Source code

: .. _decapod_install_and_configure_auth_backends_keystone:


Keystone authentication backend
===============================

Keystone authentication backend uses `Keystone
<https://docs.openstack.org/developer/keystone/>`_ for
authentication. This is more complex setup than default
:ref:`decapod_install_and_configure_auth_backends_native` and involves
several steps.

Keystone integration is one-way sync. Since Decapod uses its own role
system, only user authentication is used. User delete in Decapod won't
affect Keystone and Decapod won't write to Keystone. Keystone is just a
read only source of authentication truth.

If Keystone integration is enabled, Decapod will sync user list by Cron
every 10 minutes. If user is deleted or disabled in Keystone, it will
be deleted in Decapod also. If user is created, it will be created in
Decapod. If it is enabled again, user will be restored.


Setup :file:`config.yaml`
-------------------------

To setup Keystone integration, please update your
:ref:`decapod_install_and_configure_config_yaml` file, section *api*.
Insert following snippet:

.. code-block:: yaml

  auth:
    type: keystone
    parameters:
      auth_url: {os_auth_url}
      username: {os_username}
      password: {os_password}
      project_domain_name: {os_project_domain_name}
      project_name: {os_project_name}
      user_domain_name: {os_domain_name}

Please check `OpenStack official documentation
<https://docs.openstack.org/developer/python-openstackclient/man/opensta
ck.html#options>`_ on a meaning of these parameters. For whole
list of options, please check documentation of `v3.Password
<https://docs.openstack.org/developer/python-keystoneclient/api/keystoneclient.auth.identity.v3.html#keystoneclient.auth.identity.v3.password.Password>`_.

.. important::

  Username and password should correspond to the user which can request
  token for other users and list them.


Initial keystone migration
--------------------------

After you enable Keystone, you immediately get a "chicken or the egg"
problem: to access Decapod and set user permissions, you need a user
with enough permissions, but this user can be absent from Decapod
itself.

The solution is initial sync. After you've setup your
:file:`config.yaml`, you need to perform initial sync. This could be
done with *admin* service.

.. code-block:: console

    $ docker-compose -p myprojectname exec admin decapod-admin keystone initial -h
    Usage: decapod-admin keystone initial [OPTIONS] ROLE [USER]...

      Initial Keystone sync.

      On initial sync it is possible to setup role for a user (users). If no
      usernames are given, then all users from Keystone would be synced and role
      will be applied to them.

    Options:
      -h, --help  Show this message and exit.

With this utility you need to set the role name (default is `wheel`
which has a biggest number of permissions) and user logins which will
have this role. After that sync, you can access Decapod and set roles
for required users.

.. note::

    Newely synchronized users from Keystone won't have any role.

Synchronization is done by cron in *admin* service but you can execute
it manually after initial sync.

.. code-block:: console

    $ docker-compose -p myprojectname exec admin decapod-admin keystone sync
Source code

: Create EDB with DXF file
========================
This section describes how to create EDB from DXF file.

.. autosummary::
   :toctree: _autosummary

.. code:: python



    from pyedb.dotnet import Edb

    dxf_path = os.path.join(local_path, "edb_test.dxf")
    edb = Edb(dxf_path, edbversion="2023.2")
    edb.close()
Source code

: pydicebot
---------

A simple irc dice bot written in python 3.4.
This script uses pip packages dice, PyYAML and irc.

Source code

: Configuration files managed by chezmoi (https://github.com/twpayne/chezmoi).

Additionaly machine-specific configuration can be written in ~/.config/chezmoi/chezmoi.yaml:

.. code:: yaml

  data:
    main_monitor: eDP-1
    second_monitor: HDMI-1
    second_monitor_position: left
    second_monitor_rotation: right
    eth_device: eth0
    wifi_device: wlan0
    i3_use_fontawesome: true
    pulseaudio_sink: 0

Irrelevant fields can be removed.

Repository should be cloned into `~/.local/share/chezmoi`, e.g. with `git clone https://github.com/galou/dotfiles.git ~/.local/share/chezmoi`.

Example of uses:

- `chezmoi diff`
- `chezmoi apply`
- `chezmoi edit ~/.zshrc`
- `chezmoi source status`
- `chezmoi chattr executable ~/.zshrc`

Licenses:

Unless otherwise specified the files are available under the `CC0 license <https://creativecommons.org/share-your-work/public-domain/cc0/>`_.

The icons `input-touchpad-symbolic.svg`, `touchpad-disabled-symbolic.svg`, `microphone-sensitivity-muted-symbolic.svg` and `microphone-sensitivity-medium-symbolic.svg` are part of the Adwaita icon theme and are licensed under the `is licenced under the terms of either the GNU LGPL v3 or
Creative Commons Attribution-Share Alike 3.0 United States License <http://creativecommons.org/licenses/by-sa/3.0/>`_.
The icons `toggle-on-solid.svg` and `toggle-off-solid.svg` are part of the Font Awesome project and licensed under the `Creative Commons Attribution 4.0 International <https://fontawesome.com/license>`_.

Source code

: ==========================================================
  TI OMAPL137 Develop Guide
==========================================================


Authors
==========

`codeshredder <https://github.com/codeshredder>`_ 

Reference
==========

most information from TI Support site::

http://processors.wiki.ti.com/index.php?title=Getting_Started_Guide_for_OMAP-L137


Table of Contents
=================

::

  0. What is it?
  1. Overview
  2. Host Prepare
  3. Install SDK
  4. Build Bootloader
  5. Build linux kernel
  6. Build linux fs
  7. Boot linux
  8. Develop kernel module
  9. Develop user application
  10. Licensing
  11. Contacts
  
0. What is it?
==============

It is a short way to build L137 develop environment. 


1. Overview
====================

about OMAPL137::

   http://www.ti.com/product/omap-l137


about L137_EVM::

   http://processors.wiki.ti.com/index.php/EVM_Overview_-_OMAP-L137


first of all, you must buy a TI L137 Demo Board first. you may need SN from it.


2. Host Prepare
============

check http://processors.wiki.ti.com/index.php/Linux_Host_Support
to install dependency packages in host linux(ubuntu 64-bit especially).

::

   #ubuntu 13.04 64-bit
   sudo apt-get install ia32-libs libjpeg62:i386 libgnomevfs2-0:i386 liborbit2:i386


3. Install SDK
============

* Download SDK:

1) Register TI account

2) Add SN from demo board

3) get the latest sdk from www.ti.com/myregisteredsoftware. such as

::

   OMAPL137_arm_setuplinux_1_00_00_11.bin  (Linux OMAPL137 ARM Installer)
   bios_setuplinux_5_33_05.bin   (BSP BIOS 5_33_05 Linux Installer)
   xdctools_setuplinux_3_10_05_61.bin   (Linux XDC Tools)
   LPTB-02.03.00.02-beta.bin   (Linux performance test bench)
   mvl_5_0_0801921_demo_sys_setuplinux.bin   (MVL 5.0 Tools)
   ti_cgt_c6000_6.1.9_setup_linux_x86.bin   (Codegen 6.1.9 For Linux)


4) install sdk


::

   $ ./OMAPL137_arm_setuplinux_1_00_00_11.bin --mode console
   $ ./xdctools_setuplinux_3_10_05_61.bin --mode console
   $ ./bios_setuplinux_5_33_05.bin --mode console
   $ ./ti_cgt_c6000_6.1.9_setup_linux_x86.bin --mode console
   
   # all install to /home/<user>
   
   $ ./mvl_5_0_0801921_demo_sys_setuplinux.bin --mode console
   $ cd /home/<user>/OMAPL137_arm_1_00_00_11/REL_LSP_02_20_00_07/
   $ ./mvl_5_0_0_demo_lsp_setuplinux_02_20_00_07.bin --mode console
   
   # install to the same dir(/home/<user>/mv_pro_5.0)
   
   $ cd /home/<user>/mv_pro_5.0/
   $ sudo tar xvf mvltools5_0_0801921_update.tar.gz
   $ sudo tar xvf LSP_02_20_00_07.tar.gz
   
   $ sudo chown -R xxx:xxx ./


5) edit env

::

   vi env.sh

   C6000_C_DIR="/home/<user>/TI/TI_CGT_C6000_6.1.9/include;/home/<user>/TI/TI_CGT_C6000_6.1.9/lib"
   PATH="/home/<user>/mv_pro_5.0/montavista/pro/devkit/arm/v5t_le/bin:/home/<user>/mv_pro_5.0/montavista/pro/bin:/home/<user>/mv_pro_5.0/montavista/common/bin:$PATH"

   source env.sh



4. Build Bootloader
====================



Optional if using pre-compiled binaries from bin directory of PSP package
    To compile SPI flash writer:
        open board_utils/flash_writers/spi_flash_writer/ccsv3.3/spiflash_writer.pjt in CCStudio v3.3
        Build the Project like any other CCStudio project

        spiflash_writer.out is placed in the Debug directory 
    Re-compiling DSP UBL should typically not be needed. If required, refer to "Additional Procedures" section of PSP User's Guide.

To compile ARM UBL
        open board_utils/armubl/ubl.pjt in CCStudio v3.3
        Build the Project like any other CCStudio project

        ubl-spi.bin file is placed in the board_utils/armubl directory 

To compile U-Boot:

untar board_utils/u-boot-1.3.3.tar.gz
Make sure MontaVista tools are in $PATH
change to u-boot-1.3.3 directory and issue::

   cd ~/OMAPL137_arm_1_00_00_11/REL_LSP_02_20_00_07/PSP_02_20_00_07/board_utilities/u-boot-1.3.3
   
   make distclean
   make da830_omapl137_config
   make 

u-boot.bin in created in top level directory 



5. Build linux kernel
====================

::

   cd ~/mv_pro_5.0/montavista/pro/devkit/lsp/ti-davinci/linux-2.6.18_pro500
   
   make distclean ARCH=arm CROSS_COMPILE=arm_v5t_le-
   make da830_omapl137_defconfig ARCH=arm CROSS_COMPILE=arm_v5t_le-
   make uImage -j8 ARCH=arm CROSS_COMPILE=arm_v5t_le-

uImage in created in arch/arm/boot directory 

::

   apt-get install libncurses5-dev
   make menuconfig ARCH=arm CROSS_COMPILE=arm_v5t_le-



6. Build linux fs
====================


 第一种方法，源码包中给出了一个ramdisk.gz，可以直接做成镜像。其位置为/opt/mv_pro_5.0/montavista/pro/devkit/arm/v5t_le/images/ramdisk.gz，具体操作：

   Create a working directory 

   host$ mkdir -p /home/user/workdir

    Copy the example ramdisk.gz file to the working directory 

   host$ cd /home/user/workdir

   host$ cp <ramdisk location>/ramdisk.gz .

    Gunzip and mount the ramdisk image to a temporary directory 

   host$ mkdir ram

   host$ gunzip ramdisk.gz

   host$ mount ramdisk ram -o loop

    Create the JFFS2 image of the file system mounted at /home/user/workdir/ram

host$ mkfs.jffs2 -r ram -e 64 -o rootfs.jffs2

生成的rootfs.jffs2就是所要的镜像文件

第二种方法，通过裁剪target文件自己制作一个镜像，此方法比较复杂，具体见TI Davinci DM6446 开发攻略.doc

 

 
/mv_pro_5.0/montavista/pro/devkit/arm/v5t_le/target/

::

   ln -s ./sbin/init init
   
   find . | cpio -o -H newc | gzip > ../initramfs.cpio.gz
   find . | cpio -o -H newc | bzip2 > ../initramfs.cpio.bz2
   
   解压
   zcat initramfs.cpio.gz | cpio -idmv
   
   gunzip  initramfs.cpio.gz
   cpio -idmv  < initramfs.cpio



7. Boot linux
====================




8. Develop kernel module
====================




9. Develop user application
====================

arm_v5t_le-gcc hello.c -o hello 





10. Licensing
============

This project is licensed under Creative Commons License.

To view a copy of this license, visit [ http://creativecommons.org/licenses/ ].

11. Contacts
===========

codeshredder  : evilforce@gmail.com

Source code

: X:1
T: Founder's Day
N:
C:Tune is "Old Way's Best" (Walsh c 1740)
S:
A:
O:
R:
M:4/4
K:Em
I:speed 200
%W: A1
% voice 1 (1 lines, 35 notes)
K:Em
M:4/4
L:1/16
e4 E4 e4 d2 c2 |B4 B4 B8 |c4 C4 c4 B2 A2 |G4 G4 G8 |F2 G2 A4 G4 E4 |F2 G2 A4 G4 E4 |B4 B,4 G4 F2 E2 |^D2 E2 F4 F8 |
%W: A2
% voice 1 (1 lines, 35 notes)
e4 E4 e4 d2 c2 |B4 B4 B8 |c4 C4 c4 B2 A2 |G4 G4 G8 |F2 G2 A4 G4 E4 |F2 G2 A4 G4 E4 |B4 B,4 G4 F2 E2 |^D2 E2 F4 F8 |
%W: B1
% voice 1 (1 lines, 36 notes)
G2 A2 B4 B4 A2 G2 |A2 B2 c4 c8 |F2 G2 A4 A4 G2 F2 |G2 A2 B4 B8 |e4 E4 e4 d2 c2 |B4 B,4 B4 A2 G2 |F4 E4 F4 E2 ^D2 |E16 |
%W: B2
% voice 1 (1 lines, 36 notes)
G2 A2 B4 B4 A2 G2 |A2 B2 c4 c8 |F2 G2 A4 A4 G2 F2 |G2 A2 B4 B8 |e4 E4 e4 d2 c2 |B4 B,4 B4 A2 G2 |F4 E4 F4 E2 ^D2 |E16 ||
* * *
* [WHAT TO DO]: Using the entries above, repeat only the lines from the one containing "With this utility" through the one containing "decapod-admin keystone sync", end lines included.

* [ANSWER TO THE PROBLEM]:
With this utility you need to set the role name (default is `wheel`
which has a biggest number of permissions) and user logins which will
have this role. After that sync, you can access Decapod and set roles
for required users.

.. note::

    Newely synchronized users from Keystone won't have any role.

Synchronization is done by cron in *admin* service but you can execute
it manually after initial sync.

.. code-block:: console

    $ docker-compose -p myprojectname exec admin decapod-admin keystone sync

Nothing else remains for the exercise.